NYC Tapwater | 2026 Bangdong Gushu
One River Tea
Regular price
$62.00
Sale
We're very excited to release this pure Spring tea made from exclusively ancient trees in the mineral-rich terroir of the Bangdong Village, just across a mountain valley from our beloved Xigui. We first visited these sandy slopes in Spring of 2023 and were utterly astounded by the incredible number of ancient trees in these hills. Their thick trunks and roots that reach around boulders through the red earth, the way Sister Meng hopped from rock to rock across dry ravines, here old broken-roofed home in the mountains with the ancient tea trees providing shade, really all feeds into our wonder of this tea, and our excitement to do this region the honor it desrves by showcasing their gushu.
Bangdong has quickly become one of our secret favorites in the puer lineup.

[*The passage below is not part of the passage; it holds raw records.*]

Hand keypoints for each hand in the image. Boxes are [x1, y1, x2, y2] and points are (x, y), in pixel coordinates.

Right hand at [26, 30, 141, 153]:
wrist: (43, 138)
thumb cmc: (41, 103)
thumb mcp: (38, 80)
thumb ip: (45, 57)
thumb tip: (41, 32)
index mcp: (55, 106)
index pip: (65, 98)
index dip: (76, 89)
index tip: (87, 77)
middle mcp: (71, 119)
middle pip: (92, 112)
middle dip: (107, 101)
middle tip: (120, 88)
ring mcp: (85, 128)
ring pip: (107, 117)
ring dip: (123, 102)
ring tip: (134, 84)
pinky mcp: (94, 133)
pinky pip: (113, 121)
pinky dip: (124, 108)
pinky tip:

With depthless minerality, very little bitterness, and a sweetness that shines like a cut gem, it has been a comfort tea in our cabinet since we first sourced it in 2023.
There is a freshness to the dry leaves in the warmed gaiwan, reminiscent of spring grasses and violets in the breeze, underneath there is a hint of caramel and sugar with the slightest edge of toast. Even after the initial infusions, the fragrances remain dry and crisp with a savory edge like toasted seaweed or sesame.
The brew is thirst quenching, rather sweet, with savory notes redolent of Japanese nori. The modest yellow brew coats the mouth in an oily fashion leaving a lot left over to taste between infusions. The dominant expression of this tea in the early infusions is its intense minerality. This sweetens up through the session creating a good dozen infusions of rock-sugar sweet water in the teas later half. For us, the true joy comes in this second half of the session, wherein this tea becomes sweeter and sweeter as we refill the kettle with another 1.5 liters of water and continue on, really long-lasting session if you're present for it.
The Bangdong village is famous for its deep mineralogy, in fact the makers call their teas Yancha or Rock Teas, which to those literate in Chinese oolongs is a name that's already taken by the Wuyi Oolongs. This name however is a true reflection of their boulder-strewn sandy side of the mountain, and is readily apparent in the taste of the tea itself.